• _Task item A_: Set down the passage of the Agent S deployment page from "- Introduced new" to "from local repositories.", word for word.

• _Text under study_:
Files
ouranos/docs/agent_s.md
Robert Helewka 042df52bca Refactor user management in Ansible playbooks to standardize on keeper_user
- Updated user addition tasks across multiple playbooks (mcp_switchboard, mcpo, neo4j, neo4j_mcp, openwebui, postgresql, rabbitmq, searxng, smtp4dev) to replace references to ansible_user and remote_user with keeper_user.
- Modified PostgreSQL deployment to create directories and manage files under keeper_user's home.
- Enhanced documentation to clarify account taxonomy and usage of keeper_user in playbooks.
- Introduced new deployment for Agent S, including environment setup, desktop environment installation, XRDP configuration, and accessibility support.
- Added staging playbook for preparing release tarballs from local repositories.
- Created templates for XRDP configuration and environment activation scripts.
- Removed obsolete sunwait documentation.
2026-03-05 10:37:41 +00:00

9.0 KiB
Raw Blame History

Ansible Deployment for Agent S

Agent S is a computer-use automation agent that controls a desktop environment via RDP. The deployment configures a full graphical stack on larissa.helu.ca: MATE desktop, XRDP, audio redirection via PulseAudio, and an AT-SPI accessibility bridge so agents can introspect the UI tree.

Host

Host Group Type
larissa.helu.ca agent_s Incus container

Overview

The deployment installs and configures:

  • Principal user (robert, UID 1000) — the human account the agent operates on behalf of
  • MATE desktop — chosen for strong AT-SPI accessibility support
  • Firefox from the Mozilla APT repo (bypasses the snap dependency introduced by Ubuntu)

• _Data_:
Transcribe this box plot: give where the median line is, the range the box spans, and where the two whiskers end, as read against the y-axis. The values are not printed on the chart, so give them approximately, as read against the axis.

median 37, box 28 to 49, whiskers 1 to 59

...

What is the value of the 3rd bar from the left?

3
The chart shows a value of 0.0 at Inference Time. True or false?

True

• _Task item B_: From the rows, output the lines from the line with "Transcribe this box" to the line with "median 37, box 28 to 49, whiskers 1 to 59" as a numbered list, leaving out blank lines.

• _Answer A_:
- Introduced new deployment for Agent S, including environment setup, desktop environment installation, XRDP configuration, and accessibility support.
- Added staging playbook for preparing release tarballs from local repositories.

• _Answer B_:
1. Transcribe this box plot: give where the median line is, the range the box spans, and where the two whiskers end, as read against the y-axis. The values are not printed on the chart, so give them approximately, as read against the axis.
2. median 37, box 28 to 49, whiskers 1 to 59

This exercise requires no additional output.